Я не хочу сказать, чтоб я пришел в восторг и удивление от красот природы. Правда, я не раз удивлялся и восхищался ею; для того, чтобы видеть ее, пробирался вдоль пропастей, карабкался на головокружительныя высоты, спускался в бездны, но все это делал, во-первых, в молодости, а во-вторых – в Альпах, в Пиринеях, на Рейне или на Дунае.

В этот день в моей голове не было мыслей о каких бы то ни было удивлениях или восторгах, потому что и голова эта чувствовала себя уже старою, это – раз, а во-вторых, я знал, что на этой плоской и прозаичной земле я не увижу ничего прекраснаго.

Самое же главное то, что мне было решительно все равно.

Инстинктивно я заметил, что погожий осенний день улыбается мне, инстинктивно пошел к нему навстречу; инстинктивно почувствовал, что на лугу мне будет легче, что я вздохну свободно, что моя голова перестанет болеть.

Я снял шляпу и с открытой головой вошел в лес, где сильное благоухание сосен, чабера и других видов лесной растительности так захватило мое дыхание, что я почувствовал стеснение в груди.

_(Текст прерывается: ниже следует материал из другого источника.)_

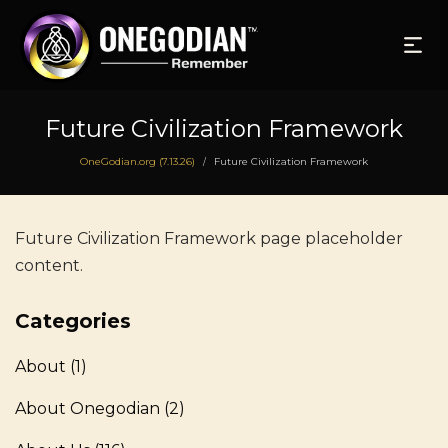
Future Civilization Framework
OneGodian.org (7.13.26)
Future Civilization Framework
/
Future Civilization Framework page placeholder
content.
Categories
About
(1)
About Onegodian
(2)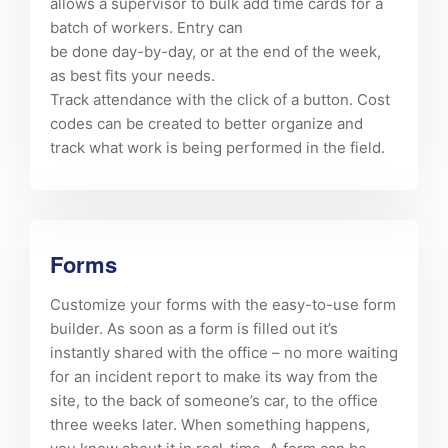
allows a supervisor to bulk add time cards for a
batch of workers. Entry can
be done day-by-day, or at the end of the week,
as best fits your needs.
Track attendance with the click of a button. Cost
codes can be created to better organize and
track what work is being performed in the field.
Forms
Customize your forms with the easy-to-use form
builder. As soon as a form is filled out it’s
instantly shared with the office – no more waiting
for an incident report to make its way from the
site, to the back of someone’s car, to the office
three weeks later. When something happens,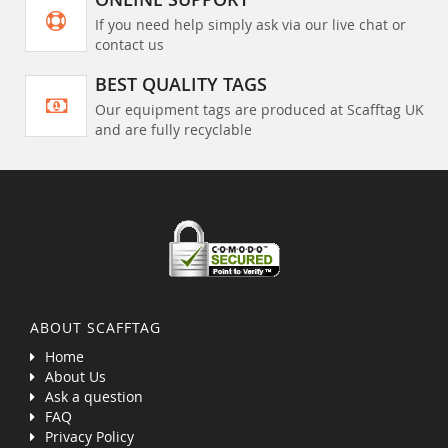
If you need help simply ask via our live chat or
contact us
BEST QUALITY TAGS
Our equipment tags are produced at Scafftag UK
and are fully recyclable
ABOUT SCAFFTAG
Home
About Us
Ask a question
FAQ
Privacy Policy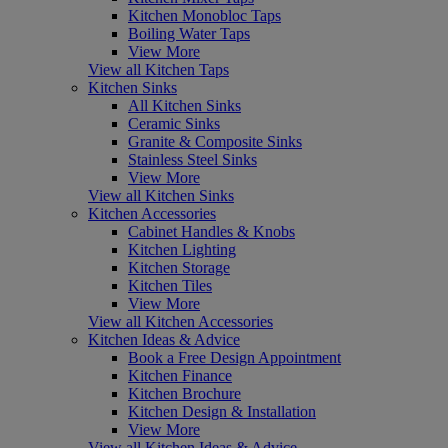
Kitchen Monobloc Taps
Boiling Water Taps
View More
View all Kitchen Taps
Kitchen Sinks
All Kitchen Sinks
Ceramic Sinks
Granite & Composite Sinks
Stainless Steel Sinks
View More
View all Kitchen Sinks
Kitchen Accessories
Cabinet Handles & Knobs
Kitchen Lighting
Kitchen Storage
Kitchen Tiles
View More
View all Kitchen Accessories
Kitchen Ideas & Advice
Book a Free Design Appointment
Kitchen Finance
Kitchen Brochure
Kitchen Design & Installation
View More
View all Kitchen Ideas & Advice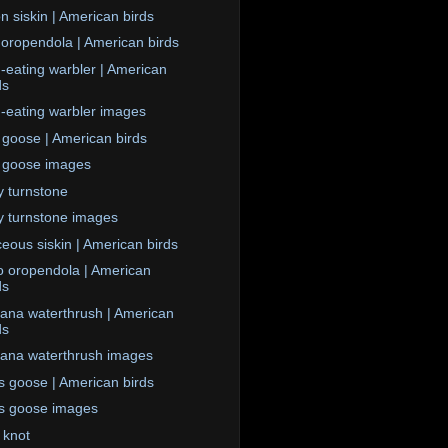
n siskin | American birds
 oropendola | American birds
eating warbler | American
ds
eating warbler images
goose | American birds
 goose images
 turnstone
 turnstone images
ceous siskin | American birds
 oropendola | American
ds
iana waterthrush | American
ds
iana waterthrush images
s goose | American birds
s goose images
 knot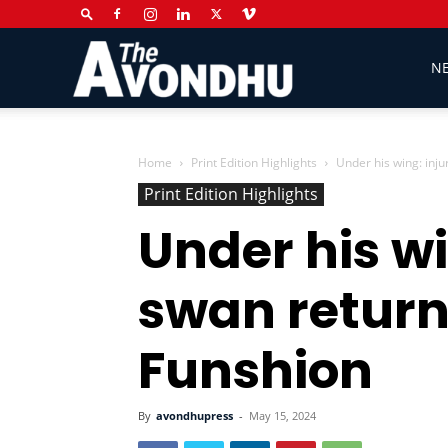
The
N
Avondhu
Home
Print Edition Highlights
Under his wing: inj
Print Edition Highlights
Under his wi
Newspaper
swan return
Funshion
By
avondhupress
-
May 15, 2024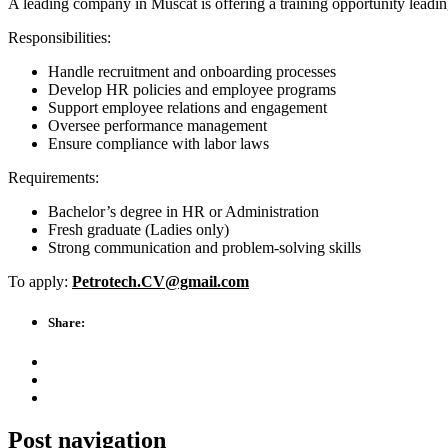
A leading company in Muscat is offering a training opportunity leadi
Responsibilities:
Handle recruitment and onboarding processes
Develop HR policies and employee programs
Support employee relations and engagement
Oversee performance management
Ensure compliance with labor laws
Requirements:
Bachelor’s degree in HR or Administration
Fresh graduate (Ladies only)
Strong communication and problem-solving skills
To apply:
Petrotech.CV@gmail.com
Share:
Post navigation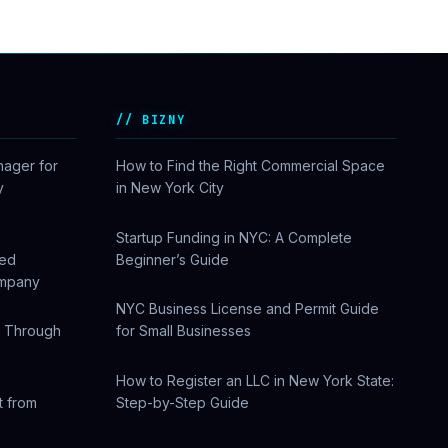
BIZNY
nager for
How to Find the Right Commercial Space
y
in New York City
Startup Funding in NYC: A Complete
sed
Beginner’s Guide
ompany
NYC Business License and Permit Guide
w Through
for Small Businesses
How to Register an LLC in New York State:
t from
Step-by-Step Guide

Иногда, дорогой доктор, бывает такая осень, когда все расцветает вновь и когда, хоть не надолго, все вновь пахнет весною. Я помню, что когда глубоко вдохнул лесное благоухание, то в глубине груди почувствовал боль, и понял, насколько моя грудь была измучена. В то время мне было двадцать девять лет. Но в глазах у меня делалось ясней, и вдруг они встретились с великолепной осиной, которая глухо шумела волнами кровавых, дрожащих листьев. Потом я увидал распростертый на серых мхах черныя и испещренныя красными ягодами ветки брусники, а между ними гроздья желтых безсмертников и снежные пушки лесного клевера. Какая-то птица, довольно большая, зашелестила в кустах, а когда я поднял голову, то увидал только ея голубыя и зеленоватыя крылья, исчезающия за желтыми листьями стараго дуба. Я чувствовал, что смесь разнообразнейших красок, из которых одни были необыкновенно ярки, а другия удивительно изящны и тонки, начинает доставлять удовольствие моему взгляду, как вдруг увидал и услышал что-то такое, что доставило мне еще большее удовольствие. Невдалеке от меня, за редко сидящими деревьями виднелись большие кусты папоротника, которые представляли из себя все оттенки багрянца, начиная от колера тела до окраски ореха. Вероятно, это была очарованная заросль, потому что когда я смотрел на нее, в ея глубине раздалось пение… Ах, не думайте, чтоб оно имело какое-нибудь сходство с пением морских или неморских сирен. Правда, голос был женский, но в нем не слышалось ни молодости, ни свежести, ни тоскующаго сердца, ни меланхолии. Скорее в нем чувствовалось две вещи, о которых мы думаем, что оне никогда не ходят в паре: старость и веселье. Самым забавным было то, что старый, дрожащий голос, поющий на веселый мотив, выходил неизвестно откуда и от существа совершенно невидимаго. Точно сами папоротники пели песенку, которую я потом заучил на память. Я еще и теперь помню ея слова и мотив:

 
Шел себе я чрез долину
И увидел вдруг дивчину,
Я поклон отдал ей низкий
«Далеко идешь иль близко?»
Гей га! гей же га!
«Я куда идти, не знаю
И в лесу давно блуждаю;
У меня давно устали ноги, —
Сбилась я совсем с дороги»
Гей га! гей же га!
«А дорога тут за нами».
Я провел ее кустами
И сказал ей на прощанье:
«Будь здорова, до свиданья!»
 

…Что это, доктор? Мне кажется, я запел! Так, правда, запел, но каким голосом! У меня до сих пор в ушах хрипит и свищет от этого пения. Вы и вообразить не можете, что когда-то у меня был очень недурной голос. Я брал уроки в Вене и в Париже, а дамы, слушая мое пение, плакали и падали в обморок. Жаль! глупости это, но жаль! Природа была для меня доброю матерью и дала мне все, что… Я не могу больше говорить! О, моя милая бабушка, отчего ты раньше… отчего ты дольше… Нет, не могу… Дыхания не хватает и так мне грустно! Морфия, доктор!